* Exercise passage
BEGIN
Direct Marketing Gave Myspace Something No Other Social Network Had

You’ve probably passed Stealing MySpace in the bookstore a dozen times. Every time, you probably glanced at the title and moved on.

Which is too bad; it’s a terrible title for a terribly interesting book. Essentially, Tom Anderson and his merry band of spyware masters were able to build a site that, until quite recently, was the largest and most successful social network. They didn’t have a vision, they didn’t have any expertise, and one of their most compelling features started out as an unexpected accident.

Myspace had one huge advantage, though: while it’s founders weren’t spammers, they were about as close as you can get. Before Myspace, they pushed hidden cameras, ebooks on dating, and lots and lots of spyware. Myspace itself might have been an attempt to go legit, but it might well have been a campaign to harvest new emAil addresses that somehow got out of hand. Whatever the reason, Myspace’s direct marketing heritage made it a social site like no other.
END
* Exercise data
BEGIN
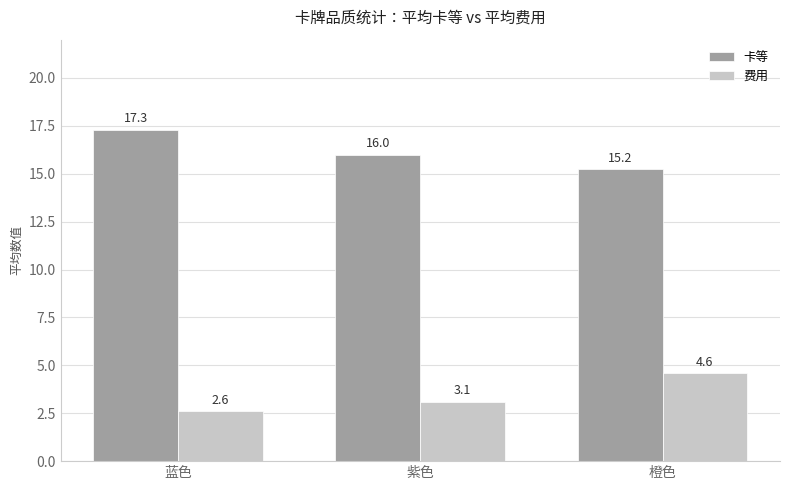

Count the number of categories in the chart.

3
END
* Exercise description
Answer these questions using the Myspace passage.
1. What book title does the passage say readers have probably passed in the bookstore?
2. Who does the passage name as leading the group that built Myspace?
3. What three things did the founders push before Myspace?

* Your response
1. Stealing MySpace
2. Tom Anderson
3. Hidden cameras, ebooks on dating, and spyware